If you have tried to stop using tobacco products by gum, patches or pills and it did not work, you may want to consider seeking out a good Certified Clinical Hypnotherapist.

(NOTE:  Less than 20% of the hypnotists in the USA are Certified Clinical Hypnotherapists.)

What is Hypnosis?

May 13, 2009

What is hypnosis?

Hypnosis is a state of attentive and focused concentration in which people can be relatively unaware of their surroundings. Relaxation, mental images and suggestions are part of hypnosis therapy, which is tailored to each client’s problems and may use one or all of the senses.

Does hypnosis require a therapist?

A hypnotherapist may be used to guide a patient or train them in self-hypnosis. Guided audiotapes may also be used so clients can practice the therapy at home. Ultimately, all hypnosis is self-hypnosis, as the client must be willing to participate in the therapy.

The science of hypnosis

Physiologically, hypnosis resembles other forms of deep relaxation: a generalized decrease in sympathetic nervous system activity, a decrease in oxygen consumption and carbon dioxide eliminations, a lowering of blood pressure and heart rate and an increase in certain kinds of brain wave activity.

Common misunderstandings about hypnosis

•    People who are hypnotized are not completely blind to their surroundings and can easily rouse themselves to react to a situation that needs attention.
•    People cannot be hypnotized against their wishes. They must be willing to concentrate on their thoughts and follow the suggestions offered.

Uses of hypnosis

Hypnosis is most frequently used in areas such as behavior modification including smoking cessation, phobia relief, pain management, dentistry, pregnancy and delivery, anxiety and immune system function.

A dramatic case

Hypnosis is used in the treatment of congenital ichthyosis (fish skin disease), a genetic skin disorder that covers the surface of the skin with a hard, wart-like layered crust. Dermatologists thought ichthyosis was incurable until an anesthesiologist, Arthur Mason, used hypnosis by chance in the mid-1950s to effectively treat a patient he thought had warts. After Mason used hypnosis on the patient, a 16-year-old boy, the boy’s scales fell off and within 10 days, normal pink skin replaced it. Since then, hypnosis has been used to treat ichthyosis, not always resulting in complete cures, but often giving dramatic improvement.

How does hypnosis work?

No-one knows exactly how such bodily changes are brought about by hypnosis, but they clearly occur because of the connections between mind and body.

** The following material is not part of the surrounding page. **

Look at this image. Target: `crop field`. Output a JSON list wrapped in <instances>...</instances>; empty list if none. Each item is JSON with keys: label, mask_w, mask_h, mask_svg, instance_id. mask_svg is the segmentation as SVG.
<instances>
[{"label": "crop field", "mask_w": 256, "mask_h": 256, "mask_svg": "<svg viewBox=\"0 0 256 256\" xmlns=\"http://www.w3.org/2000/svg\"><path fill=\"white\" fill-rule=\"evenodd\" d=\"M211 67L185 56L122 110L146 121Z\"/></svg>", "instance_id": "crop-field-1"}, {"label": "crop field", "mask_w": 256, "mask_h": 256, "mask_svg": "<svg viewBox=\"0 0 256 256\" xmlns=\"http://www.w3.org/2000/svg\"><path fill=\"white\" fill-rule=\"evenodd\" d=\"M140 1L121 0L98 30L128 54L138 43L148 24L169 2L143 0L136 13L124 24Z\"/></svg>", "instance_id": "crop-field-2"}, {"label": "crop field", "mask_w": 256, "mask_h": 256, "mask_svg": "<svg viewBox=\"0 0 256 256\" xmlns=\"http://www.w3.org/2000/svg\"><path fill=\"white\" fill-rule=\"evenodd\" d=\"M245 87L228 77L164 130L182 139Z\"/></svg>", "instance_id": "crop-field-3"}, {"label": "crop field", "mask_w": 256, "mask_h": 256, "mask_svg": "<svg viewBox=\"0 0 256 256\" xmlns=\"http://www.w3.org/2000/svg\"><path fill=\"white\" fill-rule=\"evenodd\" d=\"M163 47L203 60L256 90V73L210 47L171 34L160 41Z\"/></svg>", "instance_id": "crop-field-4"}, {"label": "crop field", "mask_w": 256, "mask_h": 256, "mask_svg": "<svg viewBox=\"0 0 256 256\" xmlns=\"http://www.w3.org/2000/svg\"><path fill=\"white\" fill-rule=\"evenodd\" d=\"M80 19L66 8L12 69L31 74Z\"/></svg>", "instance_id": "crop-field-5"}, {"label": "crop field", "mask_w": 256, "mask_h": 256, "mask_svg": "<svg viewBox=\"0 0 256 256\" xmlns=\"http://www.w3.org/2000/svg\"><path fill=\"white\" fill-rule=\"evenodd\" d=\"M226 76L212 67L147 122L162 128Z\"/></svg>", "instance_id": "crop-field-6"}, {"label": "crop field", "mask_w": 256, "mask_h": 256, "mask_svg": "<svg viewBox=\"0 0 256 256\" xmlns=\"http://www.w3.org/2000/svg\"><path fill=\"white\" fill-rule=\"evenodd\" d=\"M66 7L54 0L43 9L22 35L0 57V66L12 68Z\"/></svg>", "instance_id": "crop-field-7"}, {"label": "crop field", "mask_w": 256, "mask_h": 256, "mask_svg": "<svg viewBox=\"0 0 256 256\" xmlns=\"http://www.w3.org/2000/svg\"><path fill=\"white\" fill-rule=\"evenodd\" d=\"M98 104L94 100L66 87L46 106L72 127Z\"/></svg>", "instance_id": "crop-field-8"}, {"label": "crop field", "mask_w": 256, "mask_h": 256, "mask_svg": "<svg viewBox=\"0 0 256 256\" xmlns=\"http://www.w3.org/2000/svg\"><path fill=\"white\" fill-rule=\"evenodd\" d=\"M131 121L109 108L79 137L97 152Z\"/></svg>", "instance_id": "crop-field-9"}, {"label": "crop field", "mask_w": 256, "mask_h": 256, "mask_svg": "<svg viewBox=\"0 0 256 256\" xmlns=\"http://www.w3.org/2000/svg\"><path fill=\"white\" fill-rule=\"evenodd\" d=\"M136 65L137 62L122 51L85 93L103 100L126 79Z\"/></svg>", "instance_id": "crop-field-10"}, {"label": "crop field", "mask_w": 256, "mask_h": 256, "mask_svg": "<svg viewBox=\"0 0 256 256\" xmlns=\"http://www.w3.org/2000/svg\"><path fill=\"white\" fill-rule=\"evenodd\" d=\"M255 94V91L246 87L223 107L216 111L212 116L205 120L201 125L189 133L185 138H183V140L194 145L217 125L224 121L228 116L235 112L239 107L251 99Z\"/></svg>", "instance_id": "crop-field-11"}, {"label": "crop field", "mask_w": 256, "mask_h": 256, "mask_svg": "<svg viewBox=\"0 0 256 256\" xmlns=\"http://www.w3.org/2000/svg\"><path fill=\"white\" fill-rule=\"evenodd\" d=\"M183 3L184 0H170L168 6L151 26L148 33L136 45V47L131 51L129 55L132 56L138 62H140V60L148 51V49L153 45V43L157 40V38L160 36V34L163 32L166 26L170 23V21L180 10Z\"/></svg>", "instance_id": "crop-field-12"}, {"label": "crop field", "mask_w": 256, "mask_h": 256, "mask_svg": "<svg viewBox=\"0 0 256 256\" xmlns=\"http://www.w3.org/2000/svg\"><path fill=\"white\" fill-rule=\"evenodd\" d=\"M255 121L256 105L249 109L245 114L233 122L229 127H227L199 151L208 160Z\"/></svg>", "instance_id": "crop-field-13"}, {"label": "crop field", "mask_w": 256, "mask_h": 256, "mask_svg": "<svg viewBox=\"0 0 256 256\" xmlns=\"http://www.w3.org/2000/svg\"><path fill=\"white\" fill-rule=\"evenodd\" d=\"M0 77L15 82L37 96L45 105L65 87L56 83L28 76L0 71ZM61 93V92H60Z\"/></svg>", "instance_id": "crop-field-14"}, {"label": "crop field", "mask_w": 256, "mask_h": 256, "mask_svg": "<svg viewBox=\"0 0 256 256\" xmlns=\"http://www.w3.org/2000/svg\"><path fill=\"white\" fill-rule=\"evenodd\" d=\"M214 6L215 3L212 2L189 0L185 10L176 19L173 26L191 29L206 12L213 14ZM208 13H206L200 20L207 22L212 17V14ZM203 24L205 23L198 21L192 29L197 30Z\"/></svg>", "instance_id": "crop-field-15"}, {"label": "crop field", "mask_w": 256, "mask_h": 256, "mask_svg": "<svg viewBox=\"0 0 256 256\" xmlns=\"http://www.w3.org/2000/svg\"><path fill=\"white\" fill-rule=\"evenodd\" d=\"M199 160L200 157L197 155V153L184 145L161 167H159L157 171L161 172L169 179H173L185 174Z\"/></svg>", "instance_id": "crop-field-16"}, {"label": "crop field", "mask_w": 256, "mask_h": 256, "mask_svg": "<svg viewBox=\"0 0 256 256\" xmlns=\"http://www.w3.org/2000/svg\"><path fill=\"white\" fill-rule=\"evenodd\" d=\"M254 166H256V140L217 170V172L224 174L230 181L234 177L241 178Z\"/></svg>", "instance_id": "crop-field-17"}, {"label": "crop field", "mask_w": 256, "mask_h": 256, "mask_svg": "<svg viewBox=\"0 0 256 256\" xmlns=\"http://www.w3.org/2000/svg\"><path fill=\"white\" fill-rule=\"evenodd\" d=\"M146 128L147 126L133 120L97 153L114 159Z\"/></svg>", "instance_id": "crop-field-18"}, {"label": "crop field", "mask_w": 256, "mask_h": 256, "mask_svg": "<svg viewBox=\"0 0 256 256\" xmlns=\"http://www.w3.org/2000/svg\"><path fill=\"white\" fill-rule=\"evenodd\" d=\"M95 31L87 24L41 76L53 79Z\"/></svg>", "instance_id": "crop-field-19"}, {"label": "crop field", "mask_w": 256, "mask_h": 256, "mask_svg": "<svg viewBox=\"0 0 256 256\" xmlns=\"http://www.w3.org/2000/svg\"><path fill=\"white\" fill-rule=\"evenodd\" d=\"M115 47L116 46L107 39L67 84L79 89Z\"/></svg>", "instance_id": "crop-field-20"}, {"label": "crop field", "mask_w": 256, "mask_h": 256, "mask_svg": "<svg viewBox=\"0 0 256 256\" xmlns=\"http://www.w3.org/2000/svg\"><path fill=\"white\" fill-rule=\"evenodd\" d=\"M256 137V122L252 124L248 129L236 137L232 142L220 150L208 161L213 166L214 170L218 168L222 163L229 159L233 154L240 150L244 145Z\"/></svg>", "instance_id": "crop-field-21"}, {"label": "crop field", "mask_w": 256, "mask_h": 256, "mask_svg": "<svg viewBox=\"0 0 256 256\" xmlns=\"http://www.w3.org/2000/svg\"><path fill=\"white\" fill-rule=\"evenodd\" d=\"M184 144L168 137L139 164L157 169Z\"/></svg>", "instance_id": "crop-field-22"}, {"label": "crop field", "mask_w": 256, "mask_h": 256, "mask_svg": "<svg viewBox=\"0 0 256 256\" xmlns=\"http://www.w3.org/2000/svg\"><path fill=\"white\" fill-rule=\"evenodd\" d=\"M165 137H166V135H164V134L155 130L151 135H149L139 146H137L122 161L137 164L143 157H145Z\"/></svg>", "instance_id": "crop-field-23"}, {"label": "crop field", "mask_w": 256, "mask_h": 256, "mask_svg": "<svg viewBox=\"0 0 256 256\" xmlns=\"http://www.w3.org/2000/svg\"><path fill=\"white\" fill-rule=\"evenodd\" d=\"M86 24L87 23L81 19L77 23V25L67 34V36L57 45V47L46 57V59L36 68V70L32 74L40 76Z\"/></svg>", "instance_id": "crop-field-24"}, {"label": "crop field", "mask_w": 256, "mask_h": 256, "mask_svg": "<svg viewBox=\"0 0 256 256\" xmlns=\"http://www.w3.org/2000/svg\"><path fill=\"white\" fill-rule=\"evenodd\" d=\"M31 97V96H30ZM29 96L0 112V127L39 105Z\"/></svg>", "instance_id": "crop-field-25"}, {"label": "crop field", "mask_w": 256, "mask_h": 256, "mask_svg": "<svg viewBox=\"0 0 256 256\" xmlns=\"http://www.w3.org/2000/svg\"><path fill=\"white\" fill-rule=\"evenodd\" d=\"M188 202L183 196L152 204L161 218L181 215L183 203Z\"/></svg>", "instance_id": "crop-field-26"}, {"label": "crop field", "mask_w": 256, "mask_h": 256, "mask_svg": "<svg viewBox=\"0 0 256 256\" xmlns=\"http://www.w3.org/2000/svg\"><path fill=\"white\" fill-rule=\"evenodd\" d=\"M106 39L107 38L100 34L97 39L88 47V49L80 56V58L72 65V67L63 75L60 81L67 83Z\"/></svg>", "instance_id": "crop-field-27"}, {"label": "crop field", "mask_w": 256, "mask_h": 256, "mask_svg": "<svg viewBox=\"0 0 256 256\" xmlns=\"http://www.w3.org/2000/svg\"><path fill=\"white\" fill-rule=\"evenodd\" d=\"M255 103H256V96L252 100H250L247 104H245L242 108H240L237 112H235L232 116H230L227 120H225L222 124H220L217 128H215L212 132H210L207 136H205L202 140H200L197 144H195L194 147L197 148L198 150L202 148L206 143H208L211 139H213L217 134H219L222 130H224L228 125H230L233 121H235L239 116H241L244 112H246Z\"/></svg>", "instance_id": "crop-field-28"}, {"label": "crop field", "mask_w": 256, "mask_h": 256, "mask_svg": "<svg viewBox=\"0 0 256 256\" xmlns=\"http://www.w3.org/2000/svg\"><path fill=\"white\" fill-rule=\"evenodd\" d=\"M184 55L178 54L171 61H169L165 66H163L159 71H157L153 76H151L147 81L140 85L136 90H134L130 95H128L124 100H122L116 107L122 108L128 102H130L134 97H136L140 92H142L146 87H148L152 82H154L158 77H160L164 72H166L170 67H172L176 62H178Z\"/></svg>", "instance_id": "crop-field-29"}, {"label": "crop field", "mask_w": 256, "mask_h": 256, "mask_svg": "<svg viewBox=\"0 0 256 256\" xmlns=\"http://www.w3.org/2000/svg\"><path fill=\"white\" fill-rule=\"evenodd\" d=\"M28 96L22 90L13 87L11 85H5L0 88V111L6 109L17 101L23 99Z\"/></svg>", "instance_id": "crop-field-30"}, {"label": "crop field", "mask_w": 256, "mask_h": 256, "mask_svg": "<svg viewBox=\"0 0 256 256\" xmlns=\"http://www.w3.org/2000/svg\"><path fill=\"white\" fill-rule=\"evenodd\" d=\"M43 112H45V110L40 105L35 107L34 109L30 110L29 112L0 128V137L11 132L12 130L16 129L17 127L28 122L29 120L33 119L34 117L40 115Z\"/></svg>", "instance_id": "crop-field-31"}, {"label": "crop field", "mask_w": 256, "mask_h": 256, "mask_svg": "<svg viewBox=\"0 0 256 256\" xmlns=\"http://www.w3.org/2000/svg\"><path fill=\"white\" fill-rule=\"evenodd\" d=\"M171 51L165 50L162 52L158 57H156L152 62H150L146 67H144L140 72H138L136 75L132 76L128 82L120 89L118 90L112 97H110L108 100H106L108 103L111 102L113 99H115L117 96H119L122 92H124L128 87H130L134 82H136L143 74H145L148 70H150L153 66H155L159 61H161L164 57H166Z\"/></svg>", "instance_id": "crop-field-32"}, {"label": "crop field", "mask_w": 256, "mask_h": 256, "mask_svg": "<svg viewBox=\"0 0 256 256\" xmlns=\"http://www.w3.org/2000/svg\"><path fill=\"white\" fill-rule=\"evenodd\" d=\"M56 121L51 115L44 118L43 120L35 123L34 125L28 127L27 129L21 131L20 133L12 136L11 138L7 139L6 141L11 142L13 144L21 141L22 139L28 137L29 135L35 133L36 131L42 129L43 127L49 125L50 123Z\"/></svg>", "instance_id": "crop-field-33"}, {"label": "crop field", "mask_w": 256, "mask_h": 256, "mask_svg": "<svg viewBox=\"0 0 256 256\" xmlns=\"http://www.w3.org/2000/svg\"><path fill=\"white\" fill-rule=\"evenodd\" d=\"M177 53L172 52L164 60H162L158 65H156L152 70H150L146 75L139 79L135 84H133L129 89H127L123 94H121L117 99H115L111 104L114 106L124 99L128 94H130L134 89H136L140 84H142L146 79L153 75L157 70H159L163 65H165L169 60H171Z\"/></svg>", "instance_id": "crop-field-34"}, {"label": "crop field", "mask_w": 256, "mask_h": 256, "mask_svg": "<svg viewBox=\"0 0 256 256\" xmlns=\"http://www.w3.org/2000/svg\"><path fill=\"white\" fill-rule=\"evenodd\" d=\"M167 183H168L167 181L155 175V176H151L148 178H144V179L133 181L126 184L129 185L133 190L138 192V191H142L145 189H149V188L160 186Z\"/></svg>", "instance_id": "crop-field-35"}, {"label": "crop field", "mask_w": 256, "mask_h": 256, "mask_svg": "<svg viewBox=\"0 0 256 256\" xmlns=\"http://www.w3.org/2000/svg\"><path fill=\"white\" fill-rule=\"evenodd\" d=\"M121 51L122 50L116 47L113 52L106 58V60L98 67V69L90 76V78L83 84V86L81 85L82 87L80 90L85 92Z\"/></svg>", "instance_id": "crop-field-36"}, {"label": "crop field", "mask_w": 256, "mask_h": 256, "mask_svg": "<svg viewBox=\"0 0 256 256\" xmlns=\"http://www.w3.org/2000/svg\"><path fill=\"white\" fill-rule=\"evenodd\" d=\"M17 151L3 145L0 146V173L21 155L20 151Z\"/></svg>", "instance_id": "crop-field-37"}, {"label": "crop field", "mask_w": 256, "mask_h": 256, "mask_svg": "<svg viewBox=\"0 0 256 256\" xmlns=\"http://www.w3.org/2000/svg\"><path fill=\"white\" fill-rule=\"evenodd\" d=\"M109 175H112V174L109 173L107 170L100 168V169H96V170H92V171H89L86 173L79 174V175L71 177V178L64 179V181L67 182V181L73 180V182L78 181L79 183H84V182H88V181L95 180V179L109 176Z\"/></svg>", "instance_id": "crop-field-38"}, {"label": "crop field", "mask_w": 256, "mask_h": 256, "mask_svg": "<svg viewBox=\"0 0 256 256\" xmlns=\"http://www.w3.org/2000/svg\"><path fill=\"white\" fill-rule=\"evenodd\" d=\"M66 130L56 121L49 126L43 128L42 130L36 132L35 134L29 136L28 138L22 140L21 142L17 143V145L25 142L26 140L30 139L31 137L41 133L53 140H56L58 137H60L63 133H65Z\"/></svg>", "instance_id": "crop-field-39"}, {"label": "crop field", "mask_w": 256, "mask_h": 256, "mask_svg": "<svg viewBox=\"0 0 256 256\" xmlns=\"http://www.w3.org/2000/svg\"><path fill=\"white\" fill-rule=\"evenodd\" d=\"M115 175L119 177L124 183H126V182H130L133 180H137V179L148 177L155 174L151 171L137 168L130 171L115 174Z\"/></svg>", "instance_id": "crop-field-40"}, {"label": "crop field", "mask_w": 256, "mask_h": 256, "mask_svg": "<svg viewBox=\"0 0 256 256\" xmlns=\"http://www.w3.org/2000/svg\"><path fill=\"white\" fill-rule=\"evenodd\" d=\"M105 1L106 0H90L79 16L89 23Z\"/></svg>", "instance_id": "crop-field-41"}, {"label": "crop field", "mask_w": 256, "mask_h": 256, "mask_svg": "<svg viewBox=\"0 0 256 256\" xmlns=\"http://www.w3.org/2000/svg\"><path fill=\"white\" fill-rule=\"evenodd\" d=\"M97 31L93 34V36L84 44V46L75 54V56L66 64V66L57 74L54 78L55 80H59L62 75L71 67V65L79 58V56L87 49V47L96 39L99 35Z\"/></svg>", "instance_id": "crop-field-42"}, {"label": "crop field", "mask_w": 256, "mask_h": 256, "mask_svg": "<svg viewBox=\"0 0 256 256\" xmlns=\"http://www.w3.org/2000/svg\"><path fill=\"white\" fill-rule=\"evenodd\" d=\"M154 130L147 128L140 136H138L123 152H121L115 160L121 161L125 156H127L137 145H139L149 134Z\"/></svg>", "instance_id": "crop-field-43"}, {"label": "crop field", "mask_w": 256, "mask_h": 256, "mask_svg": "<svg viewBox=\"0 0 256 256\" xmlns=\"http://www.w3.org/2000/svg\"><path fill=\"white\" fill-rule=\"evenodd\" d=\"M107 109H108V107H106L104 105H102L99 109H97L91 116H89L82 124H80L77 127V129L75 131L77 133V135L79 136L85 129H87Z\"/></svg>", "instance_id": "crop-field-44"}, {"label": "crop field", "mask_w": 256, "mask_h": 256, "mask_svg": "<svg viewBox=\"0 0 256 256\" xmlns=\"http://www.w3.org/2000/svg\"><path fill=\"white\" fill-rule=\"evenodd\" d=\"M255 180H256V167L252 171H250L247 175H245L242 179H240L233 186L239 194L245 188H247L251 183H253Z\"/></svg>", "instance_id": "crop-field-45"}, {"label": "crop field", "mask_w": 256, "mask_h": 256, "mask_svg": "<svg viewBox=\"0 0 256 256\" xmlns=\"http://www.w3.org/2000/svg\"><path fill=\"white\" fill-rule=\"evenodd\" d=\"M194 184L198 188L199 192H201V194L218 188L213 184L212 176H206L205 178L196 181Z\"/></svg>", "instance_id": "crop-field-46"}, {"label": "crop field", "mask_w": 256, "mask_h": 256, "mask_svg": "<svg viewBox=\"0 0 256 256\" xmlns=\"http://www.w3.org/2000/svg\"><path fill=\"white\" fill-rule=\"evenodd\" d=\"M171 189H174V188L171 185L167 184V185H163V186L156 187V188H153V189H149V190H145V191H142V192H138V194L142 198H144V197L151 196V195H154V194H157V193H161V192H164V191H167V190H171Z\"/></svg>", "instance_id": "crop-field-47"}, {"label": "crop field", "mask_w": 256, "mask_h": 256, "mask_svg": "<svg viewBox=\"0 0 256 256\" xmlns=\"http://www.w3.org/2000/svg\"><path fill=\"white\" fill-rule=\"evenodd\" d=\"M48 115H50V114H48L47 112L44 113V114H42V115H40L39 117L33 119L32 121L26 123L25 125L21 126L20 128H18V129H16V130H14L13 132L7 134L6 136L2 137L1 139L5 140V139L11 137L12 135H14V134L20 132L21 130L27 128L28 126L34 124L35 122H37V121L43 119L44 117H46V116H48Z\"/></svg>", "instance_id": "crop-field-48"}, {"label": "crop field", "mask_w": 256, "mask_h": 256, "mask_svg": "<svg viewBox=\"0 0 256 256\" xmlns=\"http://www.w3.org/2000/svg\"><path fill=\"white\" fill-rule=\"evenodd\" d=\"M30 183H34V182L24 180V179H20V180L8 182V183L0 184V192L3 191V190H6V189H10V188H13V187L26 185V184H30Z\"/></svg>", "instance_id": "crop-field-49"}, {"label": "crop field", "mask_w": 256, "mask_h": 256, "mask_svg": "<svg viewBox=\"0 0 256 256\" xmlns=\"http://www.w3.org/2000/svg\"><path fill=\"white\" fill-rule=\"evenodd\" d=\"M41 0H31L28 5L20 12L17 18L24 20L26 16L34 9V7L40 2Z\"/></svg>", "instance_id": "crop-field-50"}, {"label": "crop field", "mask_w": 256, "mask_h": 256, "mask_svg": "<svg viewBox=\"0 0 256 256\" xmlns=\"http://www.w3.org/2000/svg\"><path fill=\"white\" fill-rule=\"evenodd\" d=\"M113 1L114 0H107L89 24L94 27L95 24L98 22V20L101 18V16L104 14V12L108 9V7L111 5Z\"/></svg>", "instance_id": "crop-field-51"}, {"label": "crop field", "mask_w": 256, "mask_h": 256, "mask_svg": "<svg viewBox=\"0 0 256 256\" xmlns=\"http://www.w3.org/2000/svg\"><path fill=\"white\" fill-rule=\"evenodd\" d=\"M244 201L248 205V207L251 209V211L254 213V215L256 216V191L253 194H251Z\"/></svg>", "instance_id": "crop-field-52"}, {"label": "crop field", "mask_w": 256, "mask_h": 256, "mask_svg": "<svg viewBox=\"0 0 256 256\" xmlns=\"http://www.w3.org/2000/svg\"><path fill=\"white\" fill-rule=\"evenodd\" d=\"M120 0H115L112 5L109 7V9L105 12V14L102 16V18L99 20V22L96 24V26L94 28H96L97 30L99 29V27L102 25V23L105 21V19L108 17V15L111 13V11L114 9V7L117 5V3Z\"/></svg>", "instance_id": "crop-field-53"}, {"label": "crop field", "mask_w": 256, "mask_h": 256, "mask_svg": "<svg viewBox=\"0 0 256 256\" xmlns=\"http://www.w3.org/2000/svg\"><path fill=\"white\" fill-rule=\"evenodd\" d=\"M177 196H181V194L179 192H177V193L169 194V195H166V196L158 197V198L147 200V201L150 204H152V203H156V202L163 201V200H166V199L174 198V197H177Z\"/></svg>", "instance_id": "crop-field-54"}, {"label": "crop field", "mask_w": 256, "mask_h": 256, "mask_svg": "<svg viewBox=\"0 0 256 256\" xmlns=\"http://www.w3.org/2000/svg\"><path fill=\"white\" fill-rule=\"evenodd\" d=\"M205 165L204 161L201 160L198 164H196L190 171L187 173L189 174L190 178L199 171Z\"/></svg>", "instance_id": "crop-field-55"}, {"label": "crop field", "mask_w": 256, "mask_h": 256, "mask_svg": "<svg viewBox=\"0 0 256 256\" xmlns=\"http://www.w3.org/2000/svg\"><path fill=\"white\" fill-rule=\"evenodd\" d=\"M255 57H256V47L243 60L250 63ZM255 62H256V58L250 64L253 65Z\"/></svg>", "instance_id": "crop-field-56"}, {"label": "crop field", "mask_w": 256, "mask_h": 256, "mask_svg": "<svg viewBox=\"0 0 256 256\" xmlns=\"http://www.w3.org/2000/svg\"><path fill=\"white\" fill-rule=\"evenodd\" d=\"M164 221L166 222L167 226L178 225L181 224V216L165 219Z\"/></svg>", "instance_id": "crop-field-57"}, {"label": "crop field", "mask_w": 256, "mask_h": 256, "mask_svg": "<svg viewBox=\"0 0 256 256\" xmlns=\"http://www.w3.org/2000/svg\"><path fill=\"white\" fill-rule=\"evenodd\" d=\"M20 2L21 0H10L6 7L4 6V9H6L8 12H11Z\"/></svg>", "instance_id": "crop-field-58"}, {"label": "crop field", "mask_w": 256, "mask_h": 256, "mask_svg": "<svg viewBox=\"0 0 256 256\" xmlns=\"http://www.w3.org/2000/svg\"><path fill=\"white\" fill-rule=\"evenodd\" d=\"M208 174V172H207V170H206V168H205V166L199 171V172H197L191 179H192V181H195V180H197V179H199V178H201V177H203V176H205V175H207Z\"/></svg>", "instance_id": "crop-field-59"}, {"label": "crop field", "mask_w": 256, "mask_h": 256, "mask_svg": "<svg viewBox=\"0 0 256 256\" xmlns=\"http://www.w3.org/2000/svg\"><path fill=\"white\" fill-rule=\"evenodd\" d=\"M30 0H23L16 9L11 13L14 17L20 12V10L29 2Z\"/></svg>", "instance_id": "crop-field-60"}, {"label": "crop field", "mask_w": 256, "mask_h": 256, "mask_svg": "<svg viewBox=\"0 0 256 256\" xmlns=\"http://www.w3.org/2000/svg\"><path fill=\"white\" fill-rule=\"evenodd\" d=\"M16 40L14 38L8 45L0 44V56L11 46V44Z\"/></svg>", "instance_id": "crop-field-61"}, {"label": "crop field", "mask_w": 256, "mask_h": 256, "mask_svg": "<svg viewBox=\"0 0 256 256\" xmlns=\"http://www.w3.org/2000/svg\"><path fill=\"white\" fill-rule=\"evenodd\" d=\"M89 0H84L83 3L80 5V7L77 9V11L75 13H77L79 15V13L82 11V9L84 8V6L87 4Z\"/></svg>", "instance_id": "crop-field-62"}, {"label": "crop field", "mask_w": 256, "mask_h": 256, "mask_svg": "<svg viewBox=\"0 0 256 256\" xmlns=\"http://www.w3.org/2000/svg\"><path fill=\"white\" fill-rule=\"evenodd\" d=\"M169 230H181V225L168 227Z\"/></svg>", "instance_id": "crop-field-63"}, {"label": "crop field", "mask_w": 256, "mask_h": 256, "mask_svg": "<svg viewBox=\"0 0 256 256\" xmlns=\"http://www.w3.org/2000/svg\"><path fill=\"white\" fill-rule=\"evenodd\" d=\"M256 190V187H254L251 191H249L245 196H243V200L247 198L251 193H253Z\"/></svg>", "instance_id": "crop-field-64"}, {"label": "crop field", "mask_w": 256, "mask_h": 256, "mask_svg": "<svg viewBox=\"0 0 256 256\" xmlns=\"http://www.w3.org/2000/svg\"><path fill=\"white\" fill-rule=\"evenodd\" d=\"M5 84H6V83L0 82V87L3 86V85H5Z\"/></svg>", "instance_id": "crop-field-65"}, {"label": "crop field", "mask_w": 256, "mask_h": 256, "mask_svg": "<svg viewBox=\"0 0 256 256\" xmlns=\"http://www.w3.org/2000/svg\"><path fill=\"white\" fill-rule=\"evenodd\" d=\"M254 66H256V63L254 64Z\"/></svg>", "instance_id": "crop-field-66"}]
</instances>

Suggestions have the capacity to affect all systems and organs of the body in a variety of ways.

Hypnosis: more common than you may think

Flowing naturally in and out of hypnotic states is common; for example, it happens to people watching television, driving a car or on a computer.

We are also likely to move into a trance state in situations of extreme stress. When a person in a position of power yells, the yelling may have effects that become as strong as posthypnotic suggestions.

When physicians or other health care providers make predictions about an illness, they may have a similar effect. It is particularly important that physicians understand this state and the potential power of the positive and negative suggestions they use with their patients.